Show App Override Rule¶
Display app override rule objects.
Syntax¶
Options¶
| Option | Description | Required |
|---|---|---|
--folder TEXT |
Folder location | No* |
--snippet TEXT |
Snippet location | No* |
--device TEXT |
Device location | No* |
--name TEXT |
Rule name to display | No |
* One of --folder, --snippet, or --device is required.
Note
When no --name is specified, all items are listed by default.
Examples¶
Show Specific Rule¶
$ scm show security app-override-rule \
--folder Texas \
--name override-https
---> 100%
App Override Rule: override-https
Location: Folder 'Texas'
Application: ssl
Port: 8443
Protocol: tcp
List All Rules (Default Behavior)¶
$ scm show security app-override-rule --folder Texas
---> 100%
App Override Rules in folder 'Texas':
------------------------------------------------------------
Name: override-https
Application: ssl
Port: 8443
Protocol: tcp
------------------------------------------------------------
Name: custom-app-override
Application: web-browsing
Port: 9090
Protocol: tcp
------------------------------------------------------------
Backup App Override Rules¶
Backup all app override rule objects from a specified location to a YAML file.
Syntax¶
Options¶
| Option | Description | Required |
|---|---|---|
--folder TEXT |
Folder to backup rules from | No* |
--snippet TEXT |
Snippet to backup rules from | No* |
--device TEXT |
Device to backup rules from | No* |
--file TEXT |
Output filename (defaults to auto-generated) | No |
* One of --folder, --snippet, or --device is required.
Examples¶
Backup from Folder¶
$ scm backup security app-override-rule --folder Texas
---> 100%
Successfully backed up 8 app override rules to app_override_rule_folder_texas_20240115_120530.yaml
Backup with Custom Filename¶
$ scm backup security app-override-rule \
--folder Texas \
--file texas-app-overrides.yaml
---> 100%
Successfully backed up 8 app override rules to texas-app-overrides.yaml
Best Practices¶
- Use Sparingly: Only create app override rules when App-ID cannot correctly identify an application; prefer proper App-ID identification when possible.

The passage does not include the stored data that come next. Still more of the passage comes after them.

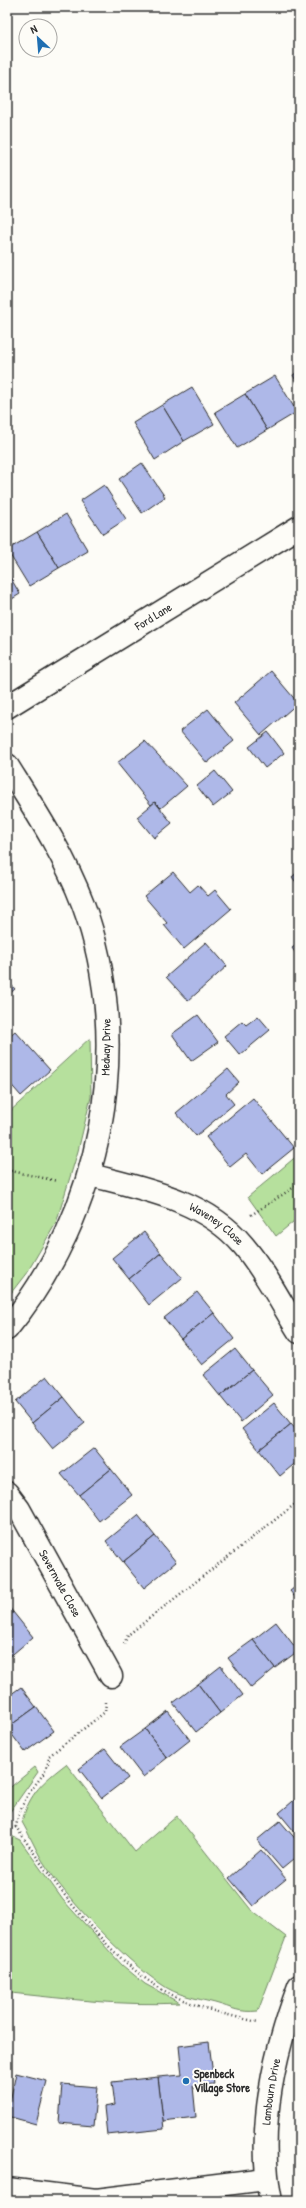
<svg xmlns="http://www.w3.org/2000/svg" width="306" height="2208" viewBox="0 0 306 2208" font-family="'Patrick Hand',sans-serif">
	<rect width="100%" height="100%" fill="#fdfcf7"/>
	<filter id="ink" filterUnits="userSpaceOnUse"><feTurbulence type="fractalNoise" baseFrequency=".025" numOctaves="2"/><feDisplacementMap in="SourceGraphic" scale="8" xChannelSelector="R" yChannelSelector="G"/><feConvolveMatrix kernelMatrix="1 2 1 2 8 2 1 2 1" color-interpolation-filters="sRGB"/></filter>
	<g filter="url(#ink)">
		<g fill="#b6e09d" stroke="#708664">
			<polygon points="90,1038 91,1097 78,1151 56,1223 28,1271 7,1298 7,1114"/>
			<polygon points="299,1154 299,1217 276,1236 248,1197"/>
			<path d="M66,1764L135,1852L177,1816L252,1911L286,1937L258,2011C239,2013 233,2008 215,2003C196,1998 177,1996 161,1984C124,1960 65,1897 42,1860C35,1848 29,1834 22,1822C29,1793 44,1781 66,1764Z"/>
			<polygon points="35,1767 38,1772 7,1816 7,1790"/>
			<path d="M7,1834L20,1840L63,1900L122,1965L145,1984L180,2003C124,2006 67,1999 11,1993L7,1990Z"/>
		</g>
		<g fill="#aeb8e8" stroke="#2b2b2b">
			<polygon points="299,371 299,387 293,375"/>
			<polygon points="275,376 297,412 267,430 245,394"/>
			<polygon points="192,387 214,424 184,441 162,405"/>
			<polygon points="245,394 267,430 237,448 215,412"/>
			<polygon points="162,405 184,441 155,460 133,423"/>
			<polygon points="142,463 165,497 142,513 119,479"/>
			<polygon points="104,485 126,519 103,534 80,501"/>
			<polygon points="66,514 88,551 59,568 37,532"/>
			<polygon points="37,532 59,568 29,586 7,550"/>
			<polygon points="7,572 20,594 7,602"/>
			<polygon points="271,671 298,703 261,735 234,703"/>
			<polygon points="208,709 234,741 207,763 180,731"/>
			<polygon points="268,732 284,753 265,768 249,747"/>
			<polygon points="145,741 187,786 161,808 155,802 151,805 117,763"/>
			<polygon points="215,771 232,792 213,807 197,786"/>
			<polygon points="155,802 172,823 154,838 137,817"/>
			<polygon points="299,871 299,886 292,877"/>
			<polygon points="173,872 190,892 198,885 208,896 215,890 231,909 184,949 164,925 167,923 144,896"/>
			<polygon points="206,942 227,966 188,1001 166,977"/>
			<polygon points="299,943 299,958 292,948"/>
			<polygon points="7,980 15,989 7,996"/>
			<polygon points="198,1015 218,1042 191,1061 172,1034"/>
			<polygon points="258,1016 270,1030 240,1055 224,1036 242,1021 246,1025"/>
			<polygon points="15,1031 50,1070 21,1096 7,1080 7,1038"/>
			<polygon points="228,1069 239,1082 226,1094 234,1104 196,1136 176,1113"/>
			<polygon points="253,1098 294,1148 262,1174 246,1154 230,1167 206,1137"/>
			<polygon points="144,1232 161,1253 129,1279 112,1258"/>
			<polygon points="161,1253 182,1278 149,1305 129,1279"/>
			<polygon points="197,1292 214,1313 181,1339 164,1318"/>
			<polygon points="214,1313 234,1339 202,1365 181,1339"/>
			<polygon points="235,1349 252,1370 220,1396 203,1375"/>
			<polygon points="252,1370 273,1395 241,1422 220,1396"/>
			<polygon points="47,1376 64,1397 32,1423 15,1402"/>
			<polygon points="64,1397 85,1423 53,1449 32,1423"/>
			<polygon points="274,1403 291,1424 259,1450 242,1429"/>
			<polygon points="291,1424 299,1433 299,1460 280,1476 259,1450"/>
			<polygon points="94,1448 111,1469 79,1495 61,1474"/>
			<polygon points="111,1469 132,1495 99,1521 79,1495"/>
			<polygon points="138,1515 155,1536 123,1562 106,1541"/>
			<polygon points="155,1536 176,1562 144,1588 123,1562"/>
			<polygon points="299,1584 299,1602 290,1591"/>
			<polygon points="7,1605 13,1612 7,1617"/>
			<polygon points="13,1612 33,1637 7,1659 7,1617"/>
			<polygon points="276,1622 298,1651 275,1668 253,1640"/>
			<polygon points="253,1640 275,1668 251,1688 228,1658"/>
			<polygon points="221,1666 243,1695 220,1713 198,1684"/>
			<polygon points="198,1684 220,1713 196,1732 173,1703"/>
			<polygon points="21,1687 36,1707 7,1728 7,1697"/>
			<polygon points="36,1707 54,1731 25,1752 7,1728"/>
			<polygon points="168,1711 190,1740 167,1758 145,1729"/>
			<polygon points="145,1729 167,1758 143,1777 120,1747"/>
			<polygon points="105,1749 128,1778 102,1798 79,1769"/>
			<polygon points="299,1796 299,1837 279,1813"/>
			<polygon points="280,1821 299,1843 299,1855 282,1869 257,1840"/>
			<polygon points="261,1850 286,1879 253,1906 229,1878"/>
			<polygon points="209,2042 214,2084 193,2086 196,2117 163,2121 158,2077 182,2075 179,2046"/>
			<polygon points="16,2073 47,2081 36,2124 7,2116"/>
			<polygon points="158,2077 164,2129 107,2135 104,2107 115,2105 112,2082"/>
			<polygon points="62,2084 97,2087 93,2126 59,2123"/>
		</g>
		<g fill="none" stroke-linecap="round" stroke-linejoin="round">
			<defs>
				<g id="street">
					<path id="s1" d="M7,707L299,527"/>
					<path d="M7,765C35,810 64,854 83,904C135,1045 102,1214 7,1329"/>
					<path id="s2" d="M90,1175C144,1189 205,1200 243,1245C265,1271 281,1303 299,1332"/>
					<path id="s3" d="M7,1493L19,1509L111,1676"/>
					<polyline points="7,2189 96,2200 266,2179"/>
				</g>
				<g id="secondary">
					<path id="s4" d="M271,2201C256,2130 274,2053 299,1986"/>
				</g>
			</defs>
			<use href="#street" stroke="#2b2b2b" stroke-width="25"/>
			<use href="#secondary" stroke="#2b2b2b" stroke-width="25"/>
			<g stroke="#2b2b2b" stroke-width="2.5" stroke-dasharray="1 3" stroke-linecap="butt">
				<polyline points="7,1170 57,1181"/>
				<polyline points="251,1215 299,1184"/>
				<polyline points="124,1644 128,1635 299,1501"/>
				<path d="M106,1702L105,1712L49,1756C48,1771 40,1778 32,1789C24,1800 18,1814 16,1827C54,1883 104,1954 161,1989C190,2006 226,2015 258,2022"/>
				<polyline points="7,1829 16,1827"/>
			</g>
			<use href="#street" stroke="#fdfcf7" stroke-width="22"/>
			<use href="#secondary" stroke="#fdfcf7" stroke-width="22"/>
		</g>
	</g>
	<circle fill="#1f6fb2" stroke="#fdfcf7" stroke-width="1.5" cx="186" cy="2081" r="4"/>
	<g text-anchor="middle" stroke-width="4" stroke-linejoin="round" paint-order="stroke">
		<g font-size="12" fill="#2b2b2b" stroke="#fdfcf7">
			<text dy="4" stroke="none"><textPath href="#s1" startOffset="172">Ford Lane</textPath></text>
			<text transform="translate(106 1047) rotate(-89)" y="4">Medway Drive</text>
			<text dy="4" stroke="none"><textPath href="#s2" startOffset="137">Waveney Close</textPath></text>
			<text dy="4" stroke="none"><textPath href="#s3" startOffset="105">Severnvale Close</textPath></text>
			<text dy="4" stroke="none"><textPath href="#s4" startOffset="110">Lambourn Drive</textPath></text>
		</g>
		<g font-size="12" font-weight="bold" fill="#2b2b2b" stroke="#fdfcf7" text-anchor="start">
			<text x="194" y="2078">Spenbeck<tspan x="194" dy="14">Village Store</tspan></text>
		</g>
	</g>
	<rect width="306" height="2208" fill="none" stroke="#fdfcf7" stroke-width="24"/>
	<rect x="12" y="12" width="282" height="2184" fill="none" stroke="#2b2b2b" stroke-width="1.5" filter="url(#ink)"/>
	<g transform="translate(38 38) rotate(334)"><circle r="19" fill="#fdfcf7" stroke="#a9a8a5"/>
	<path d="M0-3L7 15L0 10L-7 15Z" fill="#1f6fb2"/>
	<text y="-6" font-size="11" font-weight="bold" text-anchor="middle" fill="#2b2b2b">N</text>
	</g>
</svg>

- Be Specific with Ports: Define exact ports rather than broad ranges to minimize the scope of the override.
- Specify Zones: Include source and destination zones to limit the override to specific traffic paths.
- Order Rules Carefully: Place more specific override rules above general ones since rules are processed top to bottom.
- Backup Before Changes: Always backup existing rules before making bulk modifications via load commands.